- [Problem to work on]: Please copy out all lines of the entries that contain the word "your".

- [Record set]:

****************************************

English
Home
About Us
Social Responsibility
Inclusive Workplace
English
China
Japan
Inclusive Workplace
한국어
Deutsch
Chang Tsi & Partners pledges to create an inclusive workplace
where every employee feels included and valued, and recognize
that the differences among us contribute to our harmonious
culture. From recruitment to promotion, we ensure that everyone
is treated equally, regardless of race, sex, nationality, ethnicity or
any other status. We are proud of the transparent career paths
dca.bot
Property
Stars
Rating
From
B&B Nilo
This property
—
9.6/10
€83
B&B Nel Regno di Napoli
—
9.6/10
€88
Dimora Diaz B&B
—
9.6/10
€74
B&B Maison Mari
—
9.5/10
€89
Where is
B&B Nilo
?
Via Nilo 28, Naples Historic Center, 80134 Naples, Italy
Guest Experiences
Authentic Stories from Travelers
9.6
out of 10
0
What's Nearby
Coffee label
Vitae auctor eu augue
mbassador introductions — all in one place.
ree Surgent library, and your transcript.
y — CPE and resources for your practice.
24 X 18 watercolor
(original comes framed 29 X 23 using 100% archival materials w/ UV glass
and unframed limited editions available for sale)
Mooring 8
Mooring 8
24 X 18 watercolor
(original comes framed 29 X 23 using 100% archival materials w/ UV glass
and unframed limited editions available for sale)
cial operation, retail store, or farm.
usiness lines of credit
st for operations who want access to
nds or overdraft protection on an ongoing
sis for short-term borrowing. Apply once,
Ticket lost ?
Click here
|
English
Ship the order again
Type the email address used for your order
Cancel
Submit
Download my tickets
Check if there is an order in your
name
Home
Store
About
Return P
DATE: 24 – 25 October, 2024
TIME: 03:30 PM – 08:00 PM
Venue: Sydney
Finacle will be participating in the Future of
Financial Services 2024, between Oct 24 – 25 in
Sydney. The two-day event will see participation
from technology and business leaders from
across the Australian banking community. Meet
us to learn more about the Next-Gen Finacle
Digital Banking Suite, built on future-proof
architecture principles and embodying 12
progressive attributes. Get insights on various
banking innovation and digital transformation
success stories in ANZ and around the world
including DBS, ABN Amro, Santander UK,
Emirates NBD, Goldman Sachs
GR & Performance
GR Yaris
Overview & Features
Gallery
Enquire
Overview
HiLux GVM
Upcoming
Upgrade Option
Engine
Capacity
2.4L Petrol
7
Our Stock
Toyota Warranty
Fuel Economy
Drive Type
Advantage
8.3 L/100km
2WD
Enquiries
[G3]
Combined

****************************************

- [Task response]:
ree Surgent library, and your transcript.
y — CPE and resources for your practice.
Type the email address used for your order
Check if there is an order in your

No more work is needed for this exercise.